• **Passage to read**:
BEGIN

Most kamikazes looked forward to their fate. Toshiharu Konada, at the age of 82 a distinguished gray-haired man, recalls his feelings from long ago in an interview with NEWSWEEK. Konada was to be an underwater kamikaze, trained to ride and steer a torpedo with 3,000 pounds of explosives into the side of an American ship. The human torpedoes were called kaiten--literally, "turning of the heavens"--built to save a nation at the edge of ruin. When Konada was given his orders to die in March 1945, "it was the happiest day of my life," he recalls. "Excitement filled from the bottom of my spine through my head. I was not afraid of dying at all. I thought my life could save many other people from dying." He was spared when the Americans dropped two atom bombs, ending the worst war in the history of mankind, on Aug. 15, 1945, 60 years ago.

A willingness to die is nothing new in warfare. Men have given their lives and commanders have willingly sacrificed their men since they were fighting with stones and spears. But no nation has ever intentionally, methodically sacrificed its soldiers on the scale of Japan in World War II, and no nation has ever responded more purposefully or with such overwhelming force as the United States. Americans remember World War II as the Good War and its veterans as the Greatest Generation. But especially in the Pacific, where America was up against an island empire that refused to give in short of death, it was a brutal, vicious war.

END

• **Excerpted records**:
BEGIN

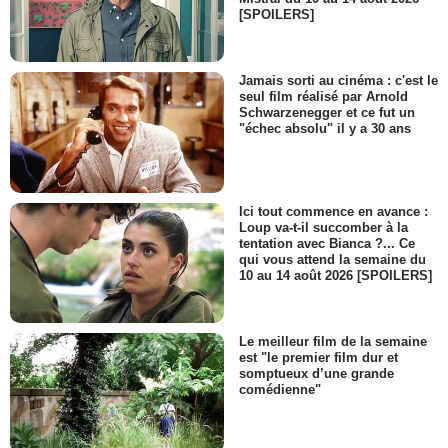
[SPOILERS]
Jamais sorti au cinéma : c'est le
seul film réalisé par Arnold
Schwarzenegger et ce fut un
"échec absolu" il y a 30 ans
Ici tout commence en avance :
Loup va-t-il succomber à la
tentation avec Bianca ?... Ce
qui vous attend la semaine du
10 au 14 août 2026 [SPOILERS]
Le meilleur film de la semaine
est "le premier film dur et
somptueux d’une grande
comédienne"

END

• **Exercise aim**:
Please tell me what the word "kaiten" literally means according to the passage on kamikazes above.

• **Task response**:
Turning of the heavens.